> _About this exercise_: Pick each line that has "Leto" out of the records.

(Collected data)
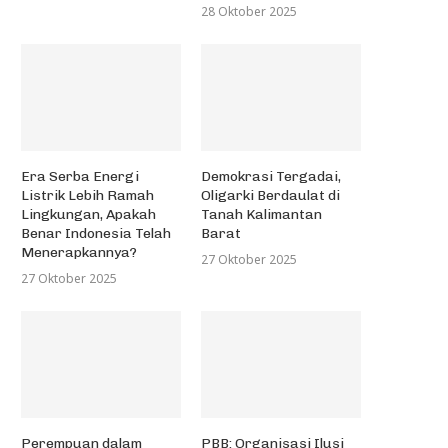
28 Oktober 2025
Era Serba Energi
Demokrasi Tergadai,
Listrik Lebih Ramah
Oligarki Berdaulat di
Lingkungan, Apakah
Tanah Kalimantan
Benar Indonesia Telah
Barat
Menerapkannya?
27 Oktober 2025
27 Oktober 2025
Perempuan dalam
PBB: Organisasi Ilusi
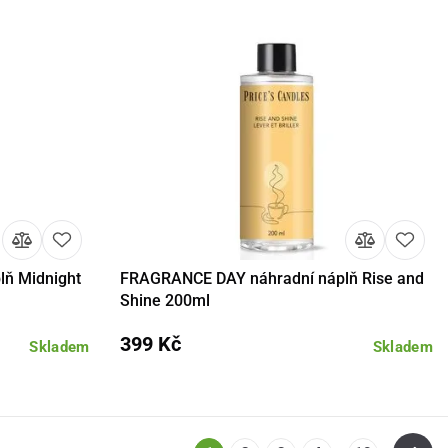
ň Midnight
FRAGRANCE DAY náhradní náplň Rise and
košíku
Detail
Do košíku
Shine 200ml
399 Kč
Skladem
Skladem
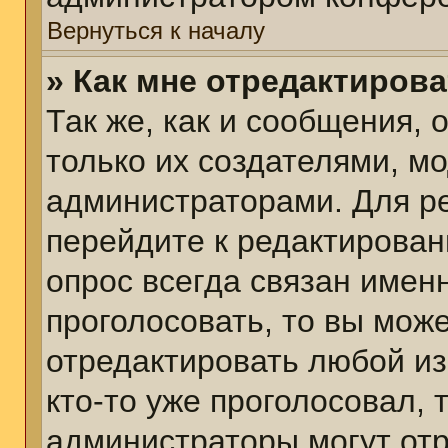
Вернуться к началу
» Как мне отредактиров
Так же, как и сообщения, 
только их создателями, м
администраторами. Для р
перейдите к редактирован
опрос всегда связан именн
проголосовать, то вы мож
отредактировать любой из
кто-то уже проголосовал,
администраторы могут отр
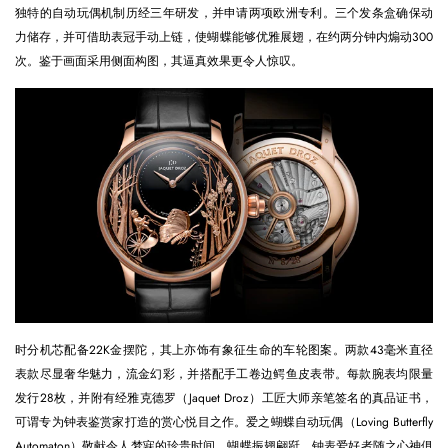
独特的自动玩偶机制历经三年研发，并申请两项欧洲专利。三个发条盒确保动
力储存，并可借助表冠手动上链，使蝴蝶能够优雅展翅，在约两分钟内煽动300
次。鉴于画面采用侧面构图，其逼真效果更令人惊叹。
时分机芯配备22K金摆陀，其上亦饰有象征生命的车轮图案。两款43毫米直径
表款尽显奢华魅力，流金幻彩，并搭配手工卷边鳄鱼皮表带。每款腕表均限量
发行28枚，并附有经雅克德罗（Jaquet Droz）工匠大师亲笔签名的真品证书，
可谓专为钟表鉴赏家打造的赏心悦目之作。爱之蝴蝶自动玩偶（Loving Butterfly
Automaton）敬献令人梦寐的珍贵时间。蝴蝶振翅翩跹，钟表爱好者随之心神俱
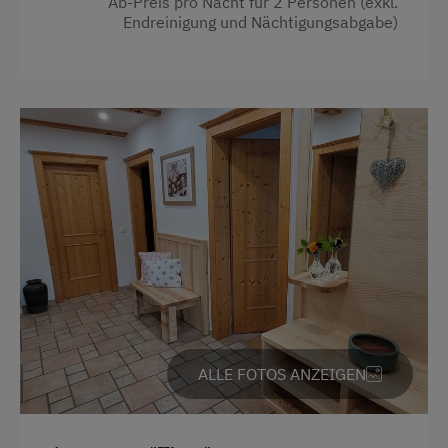
Ab-Preis pro Nacht für 2 Personen (exkl.
Ausstattung der Wohneinheit
Endreinigung und Nächtigungsabgabe)
Bettwäsche vorhanden
Brötchenservice
Ferienwohnung ebenerdig
Geschirr vorhanden
Geschirrspüler
Gästeküche
Kaffeemaschine
Mikrowelle
Terrasse
ALLE FOTOS ANZEIGEN
Waschmaschine
Internet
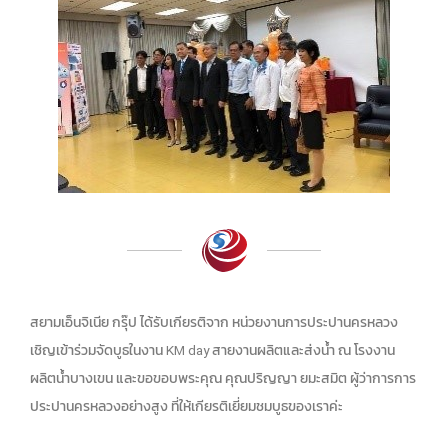
สยามเอ็นจิเนีย กรุ๊ป ได้รับเกียรติจาก หน่วยงานการประปานครหลวง
เชิญเข้าร่วมจัดบูธในงาน KM day สายงานผลิตและส่งน้ำ ณ โรงงาน
ผลิตน้ำบางเขน และขอขอบพระคุณ คุณปริญญา ยมะสมิต ผู้ว่าการการ
ประปานครหลวงอย่างสูง ที่ให้เกียรติเยี่ยมชมบูธของเราค่ะ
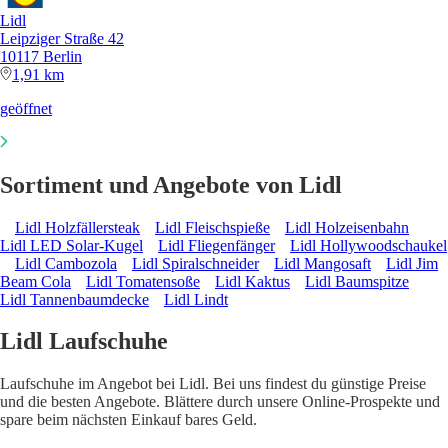
Lidl
Leipziger Straße 42
10117 Berlin
1,91 km
geöffnet
Sortiment und Angebote von Lidl
Lidl Holzfällersteak
Lidl Fleischspieße
Lidl Holzeisenbahn
Lidl LED Solar-Kugel
Lidl Fliegenfänger
Lidl Hollywoodschaukel
Lidl Cambozola
Lidl Spiralschneider
Lidl Mangosaft
Lidl Jim
Beam Cola
Lidl Tomatensoße
Lidl Kaktus
Lidl Baumspitze
Lidl Tannenbaumdecke
Lidl Lindt
Lidl Laufschuhe
Laufschuhe im Angebot bei Lidl. Bei uns findest du günstige Preise
und die besten Angebote. Blättere durch unsere Online-Prospekte und
spare beim nächsten Einkauf bares Geld.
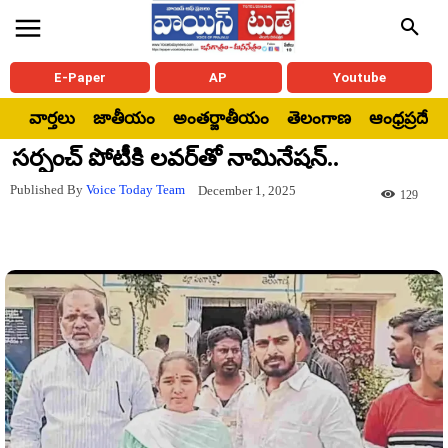
E-Paper
AP
Youtube
వార్తలు
జాతీయం
అంతర్జాతీయం
తెలంగాణ
ఆంధ్రప్రదేశ్
సర్పంచ్ పోటీకి లవర్‌తో నామినేషన్..
Published By
Voice Today Team
December 1, 2025
129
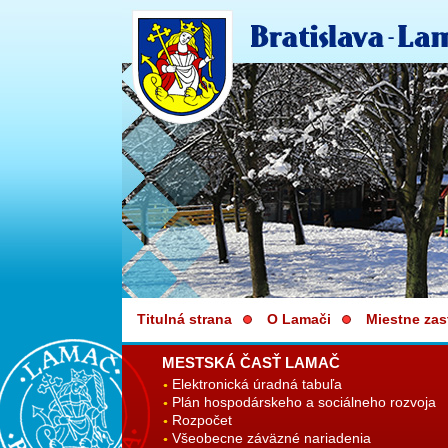
Titulná strana
O Lamači
Miestne zas
MESTSKÁ ČASŤ LAMAČ
Elektronická úradná tabuľa
Plán hospodárskeho a sociálneho rozvoja
Rozpočet
Všeobecne záväzné nariadenia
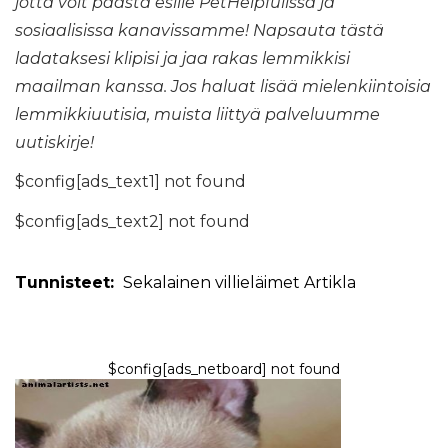
jotta voit päästä esille PetHelpfulissa ja
sosiaalisissa kanavissamme!
Napsauta tästä
ladataksesi klipisi
ja jaa rakas lemmikkisi
maailman kanssa. Jos haluat lisää mielenkiintoisia
lemmikkiuutisia, muista liittyä palveluumme
uutiskirje
!
$config[ads_text1] not found
$config[ads_text2] not found
Tunnisteet:
Sekalainen
villieläimet
Artikla
$config[ads_netboard] not found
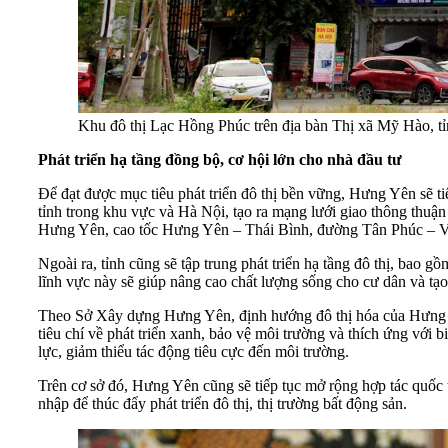
Khu đô thị Lạc Hồng Phúc trên địa bàn Thị xã Mỹ Hào, t
Phát triển hạ tầng đồng bộ, cơ hội lớn cho nhà đầu tư
Để đạt được mục tiêu phát triển đô thị bền vững, Hưng Yên sẽ ti
tỉnh trong khu vực và Hà Nội, tạo ra mạng lưới giao thông thuận 
Hưng Yên, cao tốc Hưng Yên – Thái Bình, đường Tân Phúc – Võn
Ngoài ra, tỉnh cũng sẽ tập trung phát triển hạ tầng đô thị, bao g
lĩnh vực này sẽ giúp nâng cao chất lượng sống cho cư dân và tạo
Theo Sở Xây dựng Hưng Yên, định hướng đô thị hóa của Hưng Yên 
tiêu chí về phát triển xanh, bảo vệ môi trường và thích ứng với 
lực, giảm thiểu tác động tiêu cực đến môi trường.
Trên cơ sở đó, Hưng Yên cũng sẽ tiếp tục mở rộng hợp tác quốc t
nhập để thúc đẩy phát triển đô thị, thị trường bất động sản.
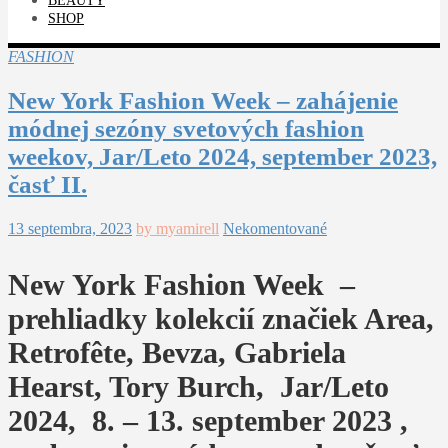
BEAUTY
SHOP
FASHION
New York Fashion Week – zahájenie
módnej sezóny svetových fashion
weekov, Jar/Leto 2024, september 2023,
časť II.
13 septembra, 2023
by myamirell
Nekomentované
New York Fashion Week –
prehliadky kolekcií značiek Area,
Retrofête, Bevza, Gabriela
Hearst, Tory Burch, Jar/Leto
2024, 8. – 13. september 2023 ,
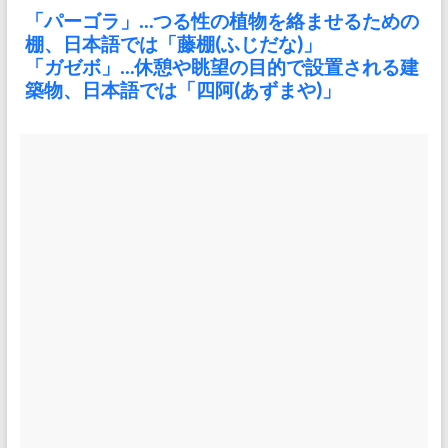
「パーゴラ」…つる性の植物を絡ませるための
棚、日本語では「藤棚(ふじだな)」
「ガゼボ」…休憩や眺望の目的で設置される建
築物、日本語では「四阿(あずまや)」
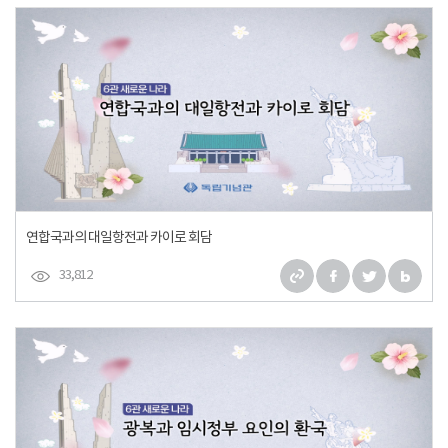
연합국과의 대일항전과 카이로 회담
33,812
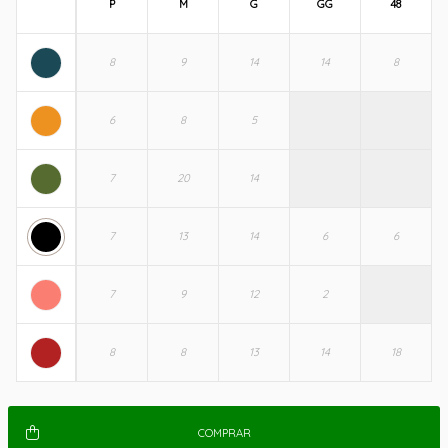
P
M
G
GG
48
COMPRAR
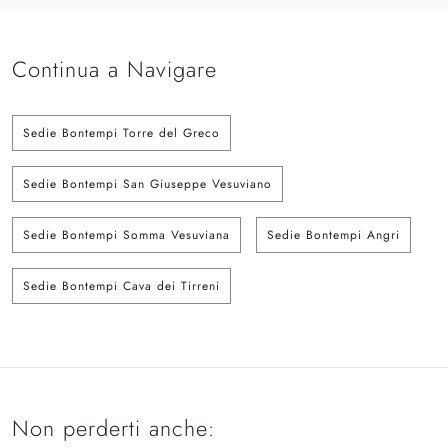
Continua a Navigare
Sedie Bontempi Torre del Greco
Sedie Bontempi San Giuseppe Vesuviano
Sedie Bontempi Somma Vesuviana
Sedie Bontempi Angri
Sedie Bontempi Cava dei Tirreni
Non perderti anche:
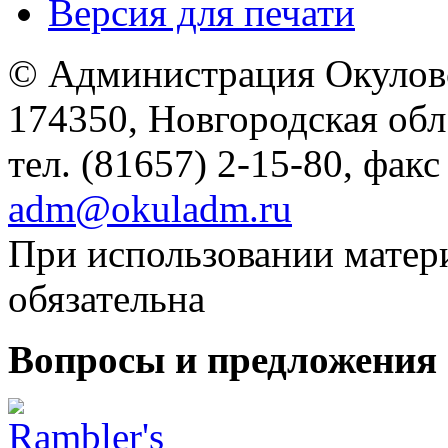
Версия для печати
© Администрация Окулов
174350, Новгородская обл.,
тел. (81657) 2-15-80, факс
adm@okuladm.ru
При использовании матери
обязательна
Вопросы и предложения 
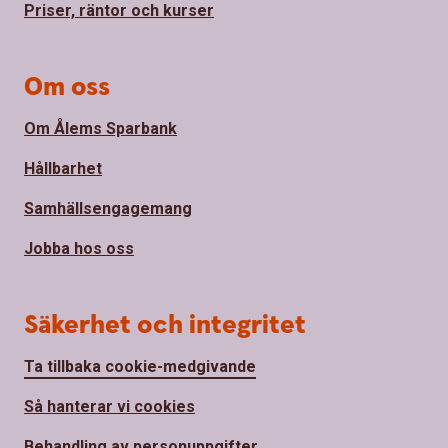
Priser, räntor och kurser
Om oss
Om Ålems Sparbank
Hållbarhet
Samhällsengagemang
Jobba hos oss
Säkerhet och integritet
Ta tillbaka cookie-medgivande
Så hanterar vi cookies
Behandling av personuppgifter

> _Task output_:
weekov, Jar/Leto 2024, september 2023,
Hearst, Tory Burch, Jar/Leto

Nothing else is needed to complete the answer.